◆ **Work request**
Reproduce, from the lines below, exactly the stretch that begins at the line containing "1) Possession of" and ends at the line containing "7) Successful completion", both included.

◆ **Data to use**
——————————
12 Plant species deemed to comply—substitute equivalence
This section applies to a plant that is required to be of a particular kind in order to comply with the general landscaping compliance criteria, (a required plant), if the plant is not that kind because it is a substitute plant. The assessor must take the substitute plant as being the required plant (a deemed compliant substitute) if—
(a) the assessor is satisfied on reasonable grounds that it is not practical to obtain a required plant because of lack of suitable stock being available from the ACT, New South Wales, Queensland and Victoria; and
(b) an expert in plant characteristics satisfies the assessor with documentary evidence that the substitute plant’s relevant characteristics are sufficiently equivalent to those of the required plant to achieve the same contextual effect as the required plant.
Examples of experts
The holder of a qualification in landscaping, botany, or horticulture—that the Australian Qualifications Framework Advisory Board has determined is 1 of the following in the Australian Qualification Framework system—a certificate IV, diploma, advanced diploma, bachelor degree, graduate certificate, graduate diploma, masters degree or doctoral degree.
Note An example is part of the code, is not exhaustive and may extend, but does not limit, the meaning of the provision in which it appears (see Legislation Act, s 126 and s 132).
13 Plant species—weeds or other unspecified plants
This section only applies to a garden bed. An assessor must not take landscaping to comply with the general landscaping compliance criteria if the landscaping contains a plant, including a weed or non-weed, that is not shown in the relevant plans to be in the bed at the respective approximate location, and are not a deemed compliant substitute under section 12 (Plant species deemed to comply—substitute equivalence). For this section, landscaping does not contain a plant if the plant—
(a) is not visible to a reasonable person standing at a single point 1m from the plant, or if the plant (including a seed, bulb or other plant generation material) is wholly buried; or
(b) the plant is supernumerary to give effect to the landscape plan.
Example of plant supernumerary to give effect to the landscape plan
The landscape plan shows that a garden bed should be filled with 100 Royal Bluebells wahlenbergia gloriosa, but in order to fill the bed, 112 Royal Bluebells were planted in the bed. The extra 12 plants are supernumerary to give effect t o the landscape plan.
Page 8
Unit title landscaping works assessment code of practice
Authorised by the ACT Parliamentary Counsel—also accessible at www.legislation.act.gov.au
——————————
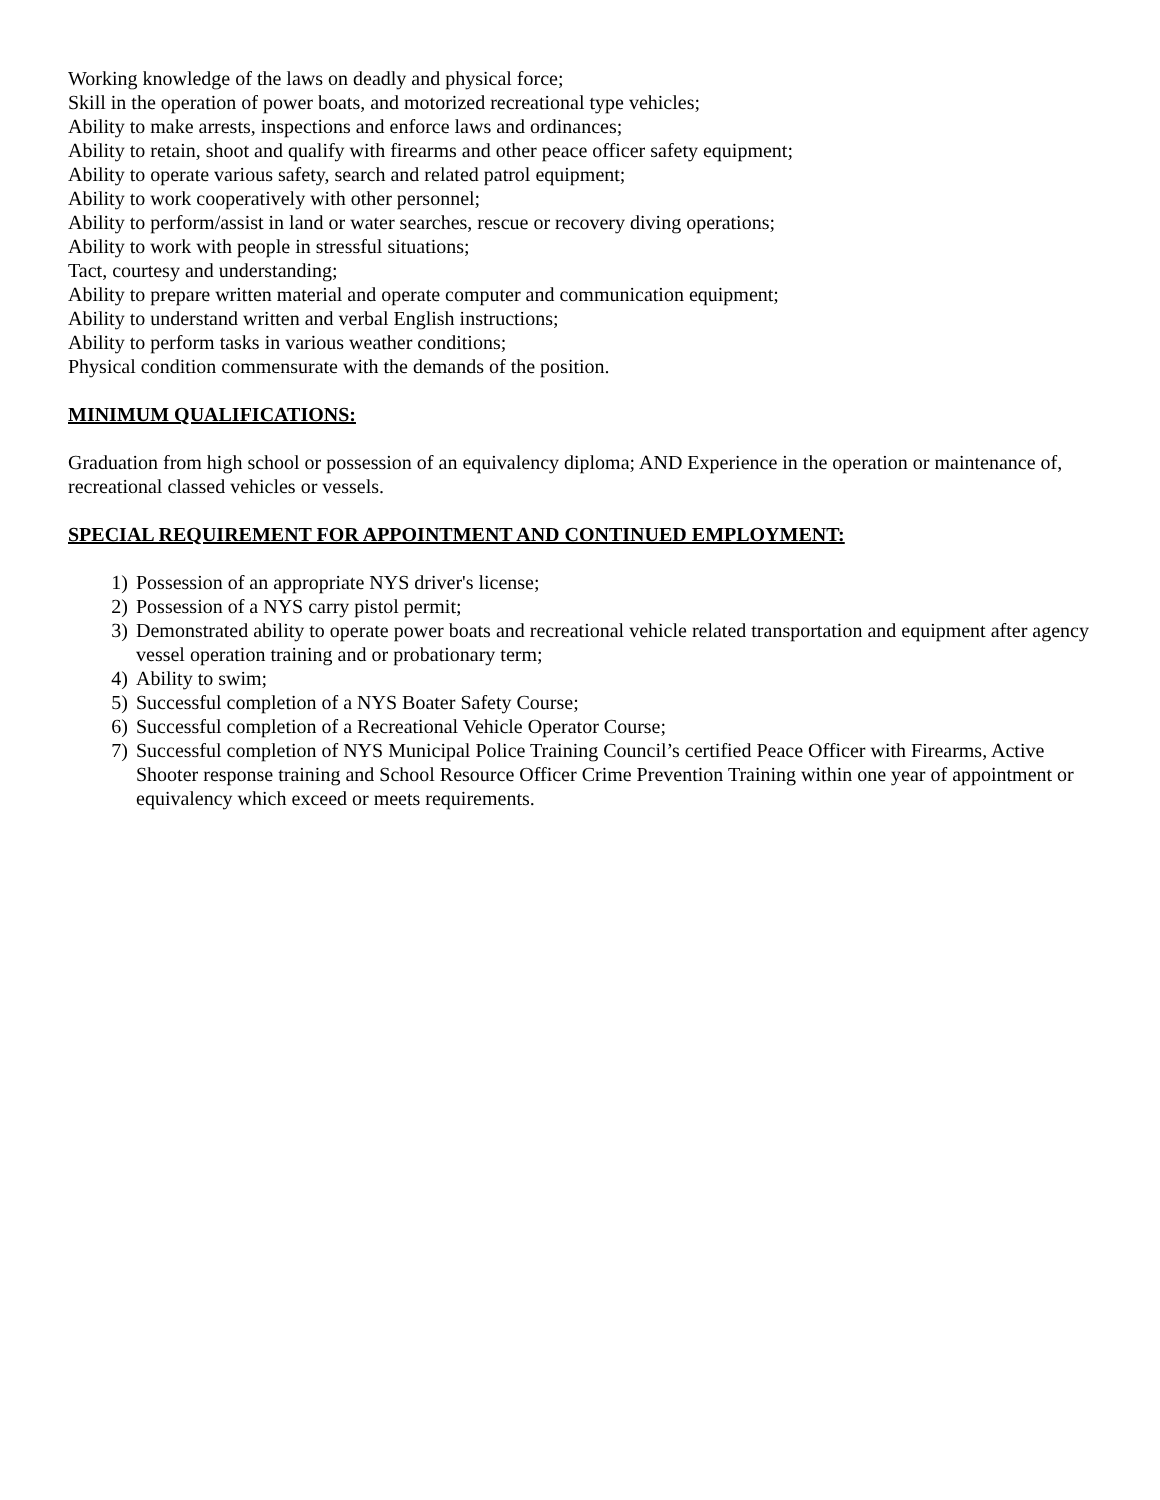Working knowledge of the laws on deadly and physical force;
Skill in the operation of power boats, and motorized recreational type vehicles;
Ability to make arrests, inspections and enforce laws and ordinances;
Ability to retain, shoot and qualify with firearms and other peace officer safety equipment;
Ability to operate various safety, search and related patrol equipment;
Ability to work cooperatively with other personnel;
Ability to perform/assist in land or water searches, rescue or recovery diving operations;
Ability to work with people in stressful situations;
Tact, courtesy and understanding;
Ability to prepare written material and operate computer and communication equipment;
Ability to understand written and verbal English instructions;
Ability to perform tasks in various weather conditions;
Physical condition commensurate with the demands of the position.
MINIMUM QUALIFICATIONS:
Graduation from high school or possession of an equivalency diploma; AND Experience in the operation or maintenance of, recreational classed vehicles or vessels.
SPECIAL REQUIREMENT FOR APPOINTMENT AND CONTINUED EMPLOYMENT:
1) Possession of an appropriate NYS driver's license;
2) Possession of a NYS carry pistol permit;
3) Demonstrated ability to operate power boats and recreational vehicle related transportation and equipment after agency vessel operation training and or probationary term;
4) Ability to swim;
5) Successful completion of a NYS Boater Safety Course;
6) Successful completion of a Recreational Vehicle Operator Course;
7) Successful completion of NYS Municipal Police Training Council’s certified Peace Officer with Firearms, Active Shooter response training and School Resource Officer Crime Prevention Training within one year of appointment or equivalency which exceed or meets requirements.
——————————
◆ **Solution**
1) Possession of an appropriate NYS driver's license;
2) Possession of a NYS carry pistol permit;
3) Demonstrated ability to operate power boats and recreational vehicle related transportation and equipment after agency vessel operation training and or probationary term;
4) Ability to swim;
5) Successful completion of a NYS Boater Safety Course;
6) Successful completion of a Recreational Vehicle Operator Course;
7) Successful completion of NYS Municipal Police Training Council’s certified Peace Officer with Firearms, Active Shooter response training and School Resource Officer Crime Prevention Training within one year of appointment or equivalency which exceed or meets requirements.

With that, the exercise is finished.